Enterprising concept seeks to eradicate outlawed tradition

A business proposal to make low cost sanitary pads to eradicate the rural Nepal social practice of banishing menstruating women from family life has won the top award in a global business competition.

Adam Smith, a student from Victoria Business School, accepted the 2014 Global Enterprise Experience ANZ Champion Team Award at a function at Parliament on Tuesday night on behalf of his seven team members from Argentina, Nepal, Malaysia and Australia.

Adam’s team was one of 114 teams competing in the contest. Participants came from 62 countries and were all led by New Zealand students, mainly from Victoria and Otago universities. They had three weeks to communicate in cyberspace and develop a business concept proposal on a profitable product or service that addresses the needs of youth and/or children.

“Chhaupadi is a social tradition, which is now illegal but prevalent in nearly all of rural Nepal, where women are prohibited from participating in normal family activities during menstruation and cast out of the house. Due to their low income, these women cannot afford expensive, but necessary, sanitary items, and use old rags, leaves and ash instead, leaving them embarrassed and susceptible to numerous health issues,” says Adam.

“My team proposed providing affordable sanitary pads to promote adaptation of healthy hygiene habits, which would hopefully reduce the stigma of menstruation and enable higher school attendance rates among girls.”

Adam says participating in the Global Enterprise Experience competition was a “revelatory journey”.

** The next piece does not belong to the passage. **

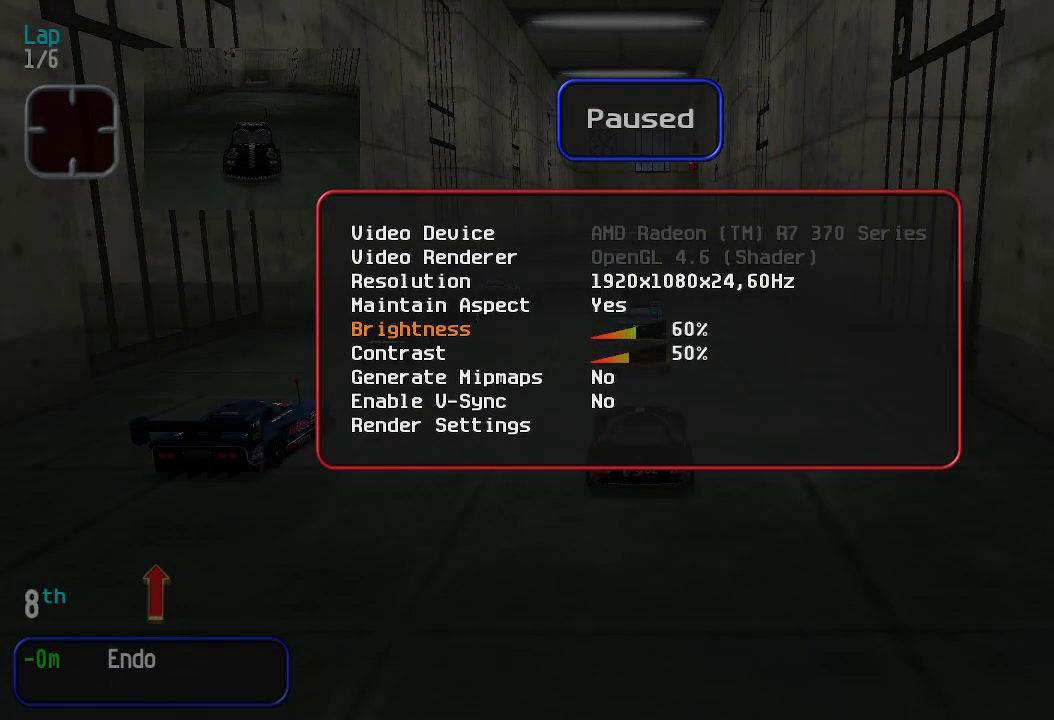
{"keys": [], "events": []}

“Having the opportunity to talk frankly with others my age who face a very different reality was humbling and inspirational. I realised I took for granted many of the things in my life which others only dream of, such as education and even electricity.

“I learnt a lot, not only about managing people and the challenges involved, but also about myself and how lucky we are.”

Deb Gilbertson, the director of the programme from Te Kaihau Ltd, said that many of the students faced hardships in contributing to their global teams. “The Baha’is in Iran are banned from study and communicating with foreigners, but still contributed fully to their team. Nepalis faced 12 hour power cuts each day, Nigerians used cell phones rather than computers to write the reports, and Rwandans begged security guards to open the university computer rooms that were closed for a week during commemorations of the 1994 genocide.”

The judges were His Excellency Dr the Right Honourable Lockwood Smith, New Zealand High Commissioner to the United Kingdom, Ireland and Nigeria, Ghazali bin Dato' Mohamed Yusoff, Malaysian entrepreneur, philanthropist, business and social leader; Michael Wills, Relationship Manager at ANZ; and Berlinda Chin, Director, New Zealand Office of Ethnic Affairs.

The Global Enterprise Experience is sponsored by ANZ, Victoria University, University of Otago Business School, Dynamix Teamwear, and Te Kaihau education consultancy.